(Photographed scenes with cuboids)
==*==

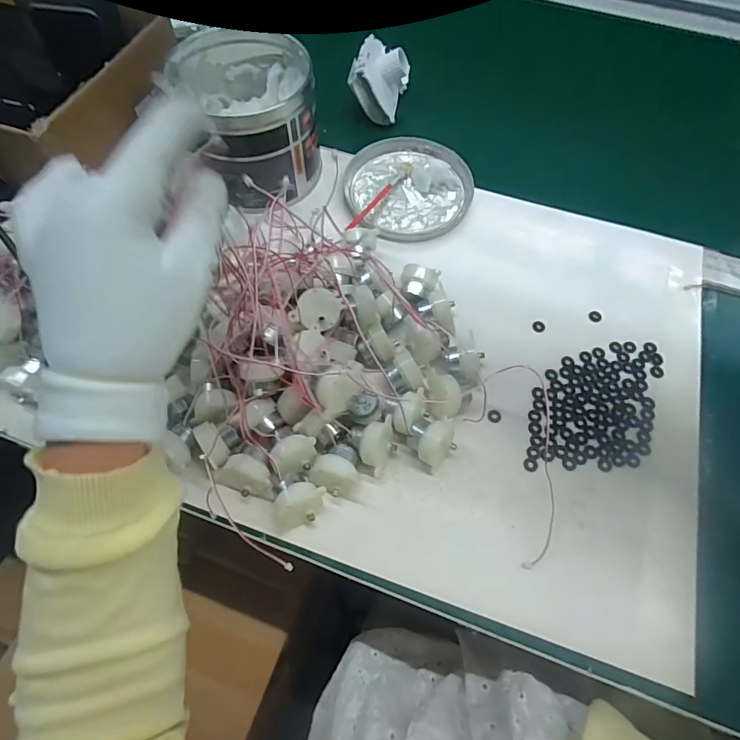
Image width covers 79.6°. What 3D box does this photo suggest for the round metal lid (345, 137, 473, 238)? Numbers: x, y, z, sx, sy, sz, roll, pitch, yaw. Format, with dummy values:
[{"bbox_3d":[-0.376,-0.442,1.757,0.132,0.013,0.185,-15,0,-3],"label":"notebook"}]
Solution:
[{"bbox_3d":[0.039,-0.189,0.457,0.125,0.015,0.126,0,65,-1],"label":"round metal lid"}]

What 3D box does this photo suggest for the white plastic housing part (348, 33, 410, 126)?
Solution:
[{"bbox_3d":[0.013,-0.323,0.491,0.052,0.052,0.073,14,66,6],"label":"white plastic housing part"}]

==*==

§ TASK:
The records above, minus their pictures, are to be returned verbatim.

§ TASK ANSWER:
Image width covers 79.6°. What 3D box does this photo suggest for the round metal lid (345, 137, 473, 238)? Numbers: x, y, z, sx, sy, sz, roll, pitch, yaw. Format, with dummy values:
[{"bbox_3d":[-0.376,-0.442,1.757,0.132,0.013,0.185,-15,0,-3],"label":"notebook"}]
Solution:
[{"bbox_3d":[0.039,-0.189,0.457,0.125,0.015,0.126,0,65,-1],"label":"round metal lid"}]

What 3D box does this photo suggest for the white plastic housing part (348, 33, 410, 126)?
Solution:
[{"bbox_3d":[0.013,-0.323,0.491,0.052,0.052,0.073,14,66,6],"label":"white plastic housing part"}]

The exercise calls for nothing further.